Subscribe to Blog via Email

Enter your email address to subscribe to this blog and receive notifications of new posts by email.

Join 1,324 other subscribers

9 Comments

  1. Sue on December 1, 2014 at 1:57 pm

    John Blase – these words (to rend) on a morning like this, oh my. Torn and born, thrown and spun into something of great price. May it be so.

  2. Patricia Hunter on December 1, 2014 at 2:15 pm

    I wake this morning feeling thrown and torn – not how I’ve known the beginnings of Advent past – so these “wrestling” words of yours speak hope to me today. Maybe my heart is actually in the right place this year. Thank you.

  3. Christie on December 1, 2014 at 2:49 pm

    I’ve lived enough Advent seasons that I always begin a new one more than a little afraid. I think it’s the good kind of afraid, but it still hurts. Grateful for the wisdom in your words.

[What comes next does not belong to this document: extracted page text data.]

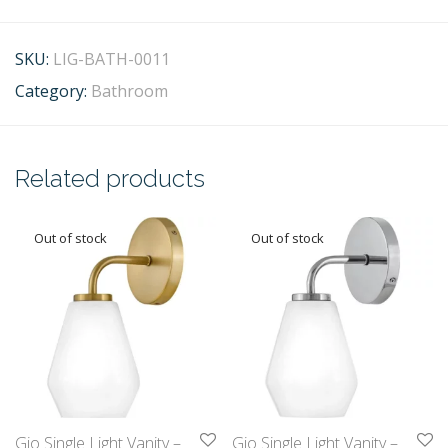
SKU:
LIG-BATH-0011
Category:
Bathroom
Related products
Gio Single Light Vanity –
Gio Single Light Vanity –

  4. legomai1 on December 1, 2014 at 3:04 pm

    terrible, beautiful comfort…

  5. Winn Collier on December 1, 2014 at 3:14 pm

    “bit by bit,” that rings true right now

  6. jodyo70 on December 1, 2014 at 6:14 pm

    I have been skirting the observance of Advent as it is not part of my evangelical liturgy, so I’m reading from the sidelines. Nonetheless I am so very intrigued with the power of the words selected here (and at Kelly’s). Such amazing different perspectives on what it means that God would come down.
    The fact that Jesus was born to die has been sitting in my brain the last couple of days, and the fact that he came to make us holy…..
    “how much it
    costs to be thrown on
    your wheel and spun
    into something of
    great price.”
    Thrown and spun…..I guess that’s what life is these days.
    So well said, John.

  7. Jewels on December 1, 2014 at 8:34 pm

    No words. Thank you for yours.

  8. Kelly Hausknecht Chripczuk on December 2, 2014 at 1:35 am

    That was what captured me as well, the power of Isaiah’s imagery. I kept trying to write a poem about this passage, but couldn’t find it. The tearing though (NRSV) made me think of Mary as well. And there seems to be something in the way it starts with rending and ends with a statement of unification – as if the prophet/poet is saying, rend what must be rent, but in the end don’t let us be separated from You (we are all your people).
    When I was in the final stages of delivering one of my children, the nurse gave a hearty shout, “Let ‘er rip!” without realizing what she was saying – I guess that’s how Advent begins as well.

  9. pastordt on December 2, 2014 at 7:41 pm

    wonderful musing, John. and with two of my all-time other faves, Kelly and Winn??? Wowza. Thank you all.